3.) Yes, Cosima is Still Sick
Fans were heartbroken to see that the scientifically minded Cosima Niehaus was very ill at the end of season one, finally admitting the fact to monitor-turned-lover-turned-confidant, Delphine. And apparently there’s much more to come from that storyline than merely a prognosis.
“One of the big things we’re going to have to deal with in season 2, which is finding its own twists and turns, is Cosima’s illness,” said Fawcett. “And that is a very pressing bit of drama that is not just straight ahead. It’s got a lot of mystery to it. It’s got a lot of twists and turns to it and it is thematically a big part of season 2 also.
It’s not just biology that comes into play, though: there’s mystery afoot, as well, as explained by Manson: “It’s a genetic mystery. It’s a genetic biological mystery and it feeds into some of our body horror and it feeds into our science mystery.” (Personally I think it's going to involve Kira and her seemingly magical immune system/body, because how is it possible that girl could've survived that car accident?)
4.) There Will Be More Clones
Of course the biggest question on everyone’s mind is: will we see more clones? The show lives and dies on the very talented, extremely hard-working shoulders of its star, Maslany, and half of the excitement of the show comes from seeing her embody and define these fully realized characters that are, at the same time, different and unique from one another, despite initial physical similarities. So, will we be getting more clones from around the world? Hell to the yes. “I think of course it’s safe to assume that. We are really excited about doing that."
But don't expect them to come easy. "We want to do it in a way that is unexpected. We want to do it at a time that’s unexpected. But it is obviously something that we talk about a lot.

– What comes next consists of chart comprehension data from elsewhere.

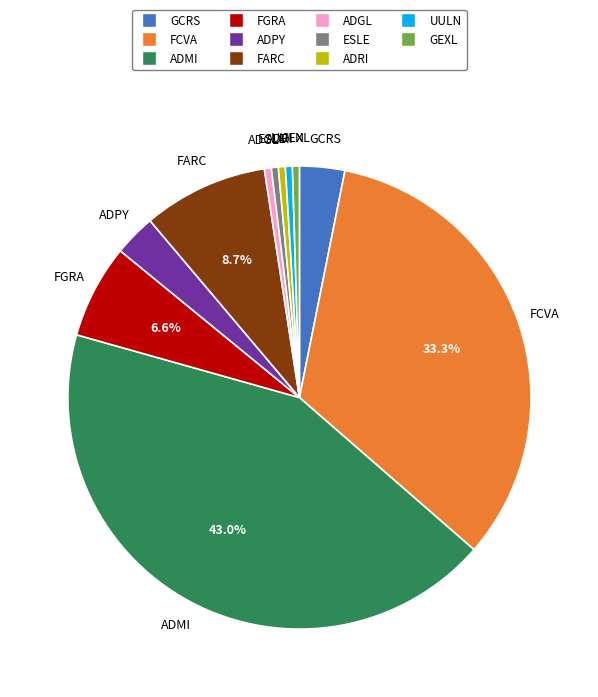

True or false: FARC accounts for 9% of the total.

True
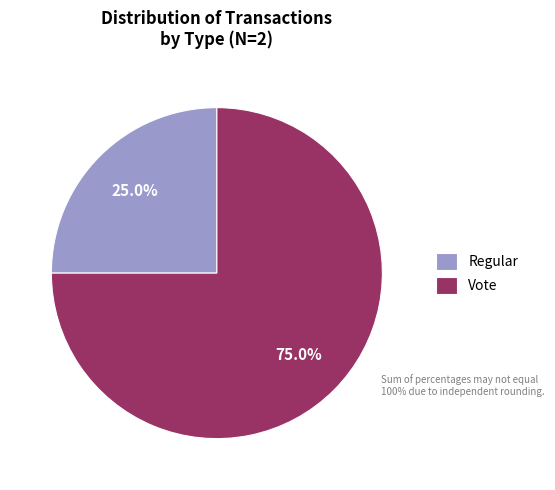

Which category has the smallest portion of the pie?

Regular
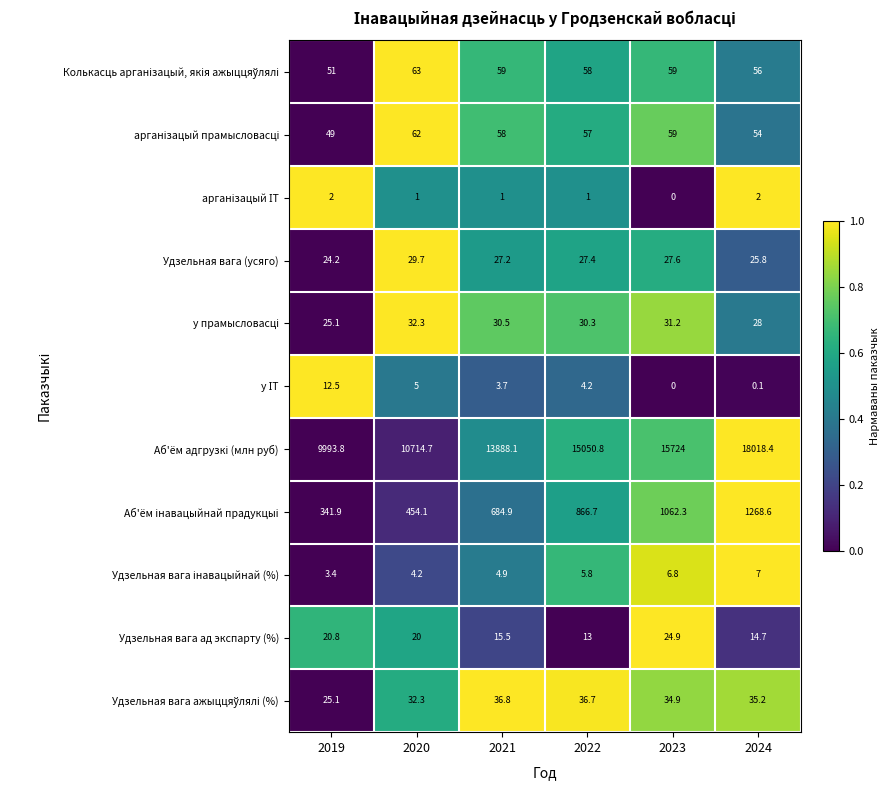

What is the difference between the maximum and minimum values in the Удзельная вага (усяго) series?

5.5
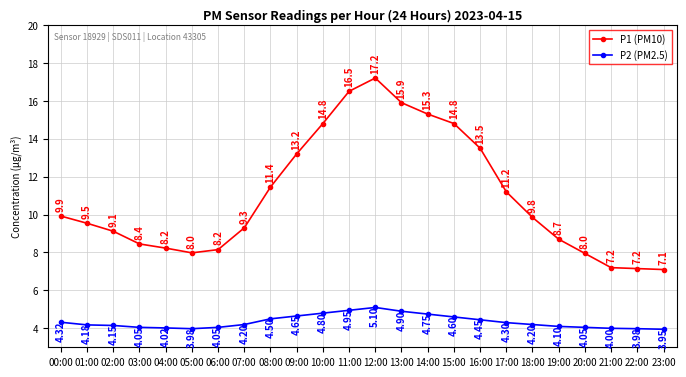

True or false: P1 (PM10) has more than 2 interior local peaks.

False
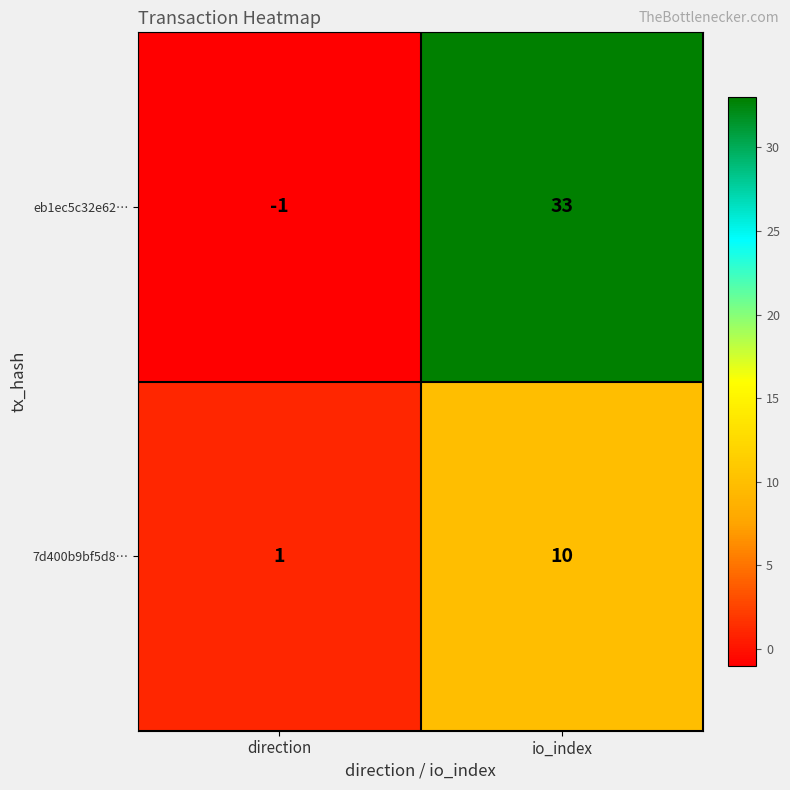

Count the number of data series in this chart.

2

And it’s part of the fun of making Orphan Black and making a show about clones is that we can be having those discussions. We have some surprises in store.
Needless to say, the mystery and excitement of the upcoming season is just about the only thing keeping us sated as we wait the long, cold, cruel months before season two hits our screens. Hurry back — we can’t wait much longer for Felix and Alison’s buddy-comedy work. Or Cosima’s geeky tirades. Or Sarah’s angry determination. Or pretty much anything that has to do with our beloved Clone Club.
Orphan Black returns to BBC America on April 19, 2014.